My Experience With Recon Infosec’s NDR Training

I had the opportunity to attend Recon Infosec’s first Network Defense Range (NDR) Training on November 16th and 17th. They also run an awesome competition called OpenSOC. I participated in OpenSOC for the first time three months earlier and LOVED it, so I was very excited for this training. It did not disappoint.

I attended the two-day Essentials course taught by Eric Capuano. Eric is an excellent instructor who is very passionate about what he teaches.

Discord was used for the training. Prior to this year I hadn’t even heard of Discord, but by the time I attended this training, I belonged to over 30 cybersecurity Discord servers and attended several conferences that used it. Recon was looking into other platforms, but I thought Discord worked well.

Day one started out with an overview of most of the tools we would be using :

Graylog – A centralized log management solution.

Kibana – A data visualization interface.

Arkime (Formerly Moloch) – An indexed packet capture and search tool.

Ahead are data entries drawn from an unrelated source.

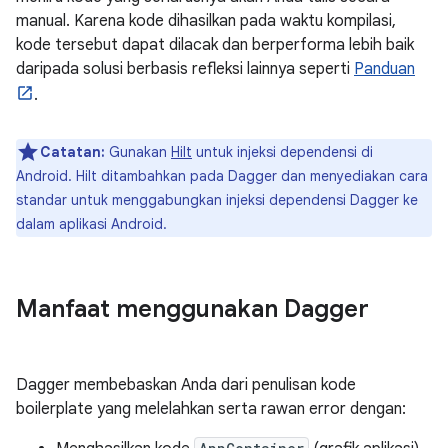
manual. Karena kode dihasilkan pada waktu kompilasi,
kode tersebut dapat dilacak dan berperforma lebih baik
daripada solusi berbasis refleksi lainnya seperti
Panduan
.
Catatan:
Gunakan
Hilt
untuk injeksi dependensi di
Android. Hilt ditambahkan pada Dagger dan menyediakan cara
standar untuk menggabungkan injeksi dependensi Dagger ke
dalam aplikasi Android.
Manfaat menggunakan Dagger
Dagger membebaskan Anda dari penulisan kode
boilerplate yang melelahkan serta rawan error dengan:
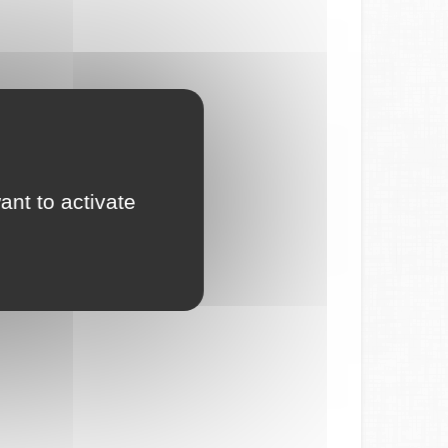
ant to activate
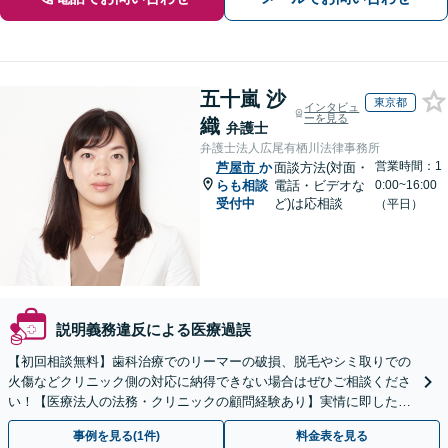
五十嵐 沙
東京都
インタビュ
ーを見る
織
弁護士
弁護士法人広尾有栖川法律事務所
営業時間：1
芦屋市
か
面談方法(対面・
らも相談
電話・ビデオな
0:00~16:00
受付中
ど)は応相談
（平日）
説明義務違反による医療過誤
【初回相談無料】歯科治療でのリーマーの破損、脱毛やシミ取りでの
火傷などクリニック側の対応に納得できない場合はぜひご相談くださ
い！【医療法人の法務・クリニックの顧問経験あり】実情に即したア
ドバイスで、納得のできるトラブルの解決を目指します。
事例を見る(1件)
料金表を見る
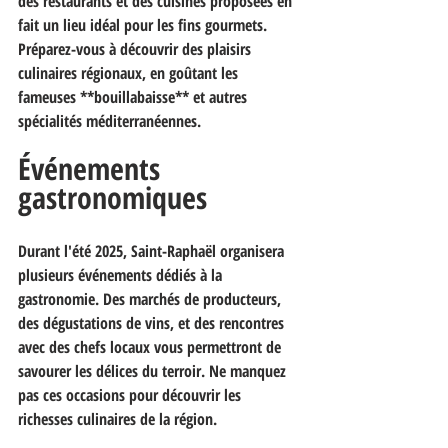
des restaurants et des cuisines proposées en 
fait un lieu idéal pour les fins gourmets. 
Préparez-vous à découvrir des plaisirs 
culinaires régionaux, en goûtant les 
fameuses **bouillabaisse** et autres 
spécialités méditerranéennes.
Événements 
gastronomiques
Durant l'été 2025, Saint-Raphaël organisera 
plusieurs événements dédiés à la 
gastronomie. Des marchés de producteurs, 
des dégustations de vins, et des rencontres 
avec des chefs locaux vous permettront de 
savourer les délices du terroir. Ne manquez 
pas ces occasions pour découvrir les 
richesses culinaires de la région.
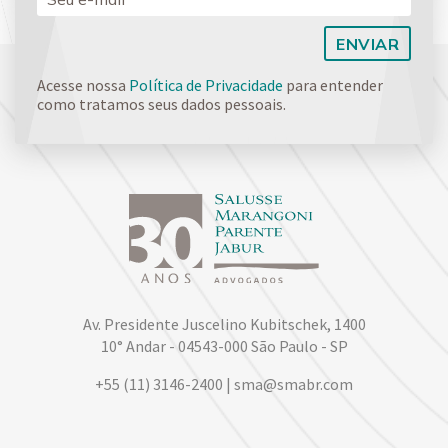
Acesse nossa
Política de Privacidade
para entender
como tratamos seus dados pessoais.
Av. Presidente Juscelino Kubitschek, 1400
10° Andar - 04543-000 São Paulo - SP
+55 (11) 3146-2400 | sma@smabr.com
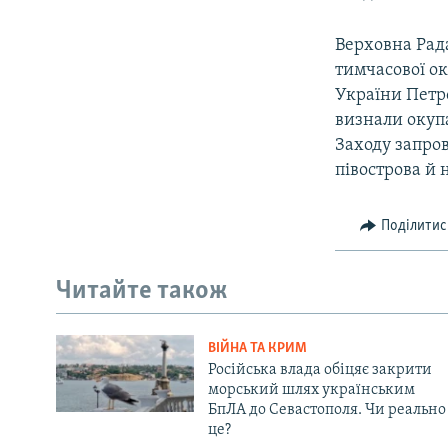
Верховна Рада
тимчасової ок
України Петр
визнали окупа
Заходу запро
півострова й 
Поділитис
Читайте також
ВІЙНА ТА КРИМ
Російська влада обіцяє закрити
морський шлях українським
БпЛА до Севастополя. Чи реально
це?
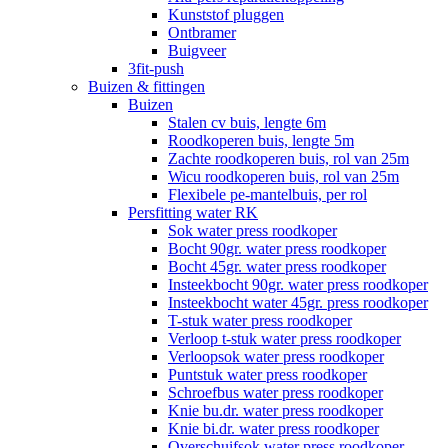
Kunststof pluggen
Ontbramer
Buigveer
3fit-push
Buizen & fittingen
Buizen
Stalen cv buis, lengte 6m
Roodkoperen buis, lengte 5m
Zachte roodkoperen buis, rol van 25m
Wicu roodkoperen buis, rol van 25m
Flexibele pe-mantelbuis, per rol
Persfitting water RK
Sok water press roodkoper
Bocht 90gr. water press roodkoper
Bocht 45gr. water press roodkoper
Insteekbocht 90gr. water press roodkoper
Insteekbocht water 45gr. press roodkoper
T-stuk water press roodkoper
Verloop t-stuk water press roodkoper
Verloopsok water press roodkoper
Puntstuk water press roodkoper
Schroefbus water press roodkoper
Knie bu.dr. water press roodkoper
Knie bi.dr. water press roodkoper
Overschuifsok water press roodkoper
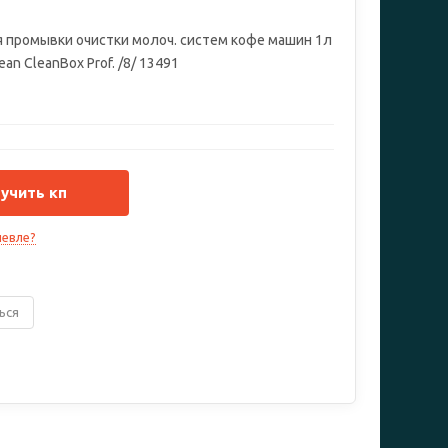
 промывки очистки молоч. систем кофе машин 1л
ean CleanBox Prof. /8/ 13491
учить кп
евле?
ься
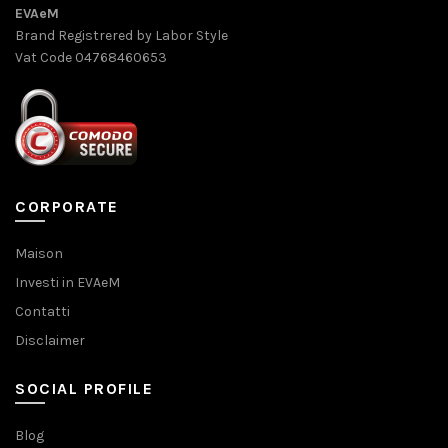
EVAeM
Brand Registrered by Labor Style
Vat Code 04768460653
CORPORATE
Maison
Investi in EVAeM
Contatti
Disclaimer
SOCIAL PROFILE
Blog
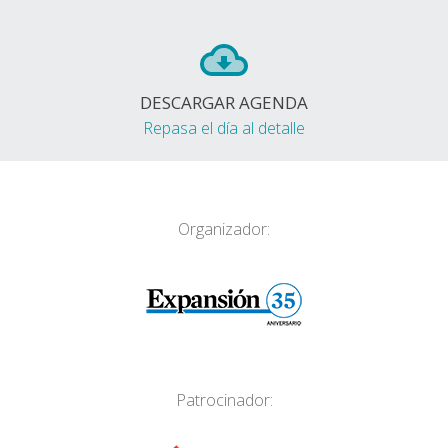
DESCARGAR AGENDA
Repasa el día al detalle
Organizador:
Patrocinador:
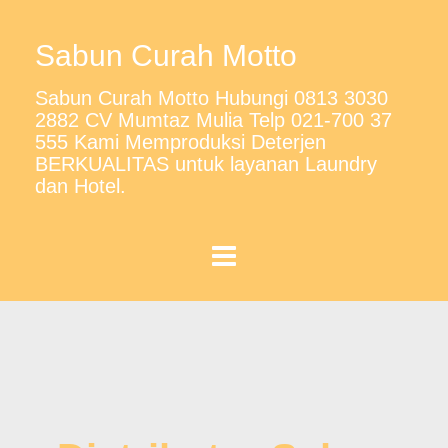
Sabun Curah Motto
Sabun Curah Motto Hubungi 0813 3030
2882 CV Mumtaz Mulia Telp 021-700 37
555 Kami Memproduksi Deterjen
BERKUALITAS untuk layanan Laundry
dan Hotel.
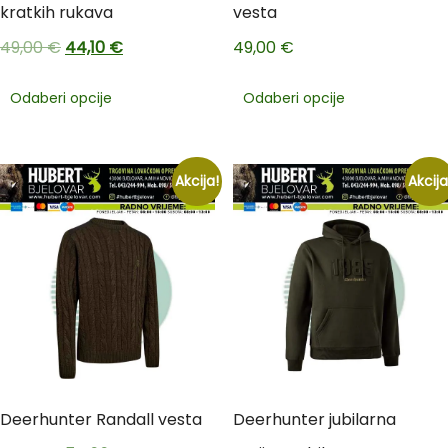
kratkih rukava
vesta
49,00
€
44,10
€
49,00
€
Odaberi opcije
Odaberi opcije
Akcija!
Akcija
Deerhunter Randall vesta
Deerhunter jubilarna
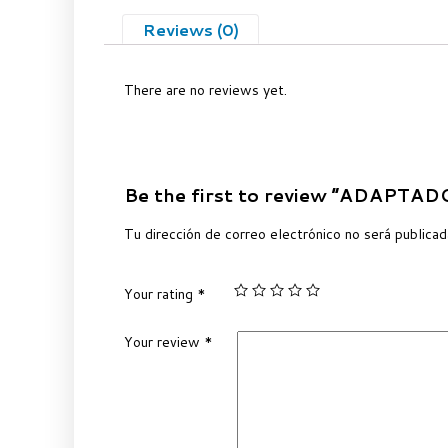
Reviews (0)
There are no reviews yet.
Be the first to review “ADAPTA
Tu dirección de correo electrónico no será publicad
Your rating
*
Your review
*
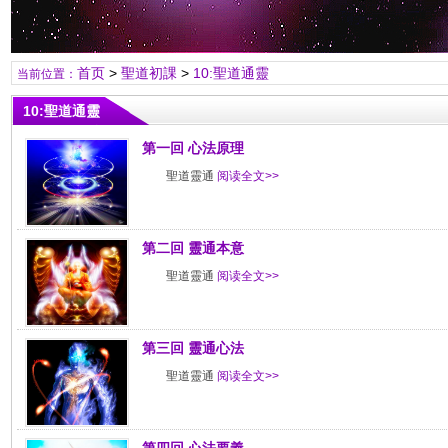
首页
>
聖道初課
>
10:聖道通靈
当前位置：
10:聖道通靈
第一回 心法原理
聖道靈通
阅读全文>>
第二回 靈通本意
聖道靈通
阅读全文>>
第三回 靈通心法
聖道靈通
阅读全文>>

osquery – A SQL powered operating system instrumentation, monitoring and analytics framework.

Velociraptor – An endpoint visibility and collection tool.

All of these tools are free and open source. They were set up through Recon Infosec’s training platform so there was no need to install them on your own computer.

Day one also covered continuous monitoring, threat hunting with MITRE ATT&CK, Incident Response using PICERL, and included a guided threat hunt. As an entry level Incident Response Analyst who’s been in the field for about a year and a half, I learned A LOT. Eric went into detail about different approaches for threat hunting, how to use queries in the tools we were using, and talked about how different Windows processes can be used in an attack. Throughout the class, students were able to ask questions in Discord.

Day two started out with an overview of The Hive, which is a great open source tool for tracking Incident Response cases.

We were assigned to teams on day one, but they weren’t utilized until day two when were given a scenario and unleashed to hunt on our own (well, not entirely on our own). The teams used Discord voice chat as well as text chat on a different platform. There was coaching and mentoring from Recon available during the hunt if needed. Every team had a Team Lead who was responsible for creating and assigning tasks in the The Hive based on the specialties of the other team members. Being relatively new to the field, I personally thought that having some kind of playbook to follow during the hunt would have been helpful as well.

After the hunt, there was an adversary debrief where we went over the entire attack from the perspective of the attacker and learned exactly how it was done.

Now, if you follow me on social media, you know how much I love to share free training. This is a little on the pricey side. If you are able to afford it, or if your employer will pay for it, Recon Infosec’s NDR Training is absolutely worth it.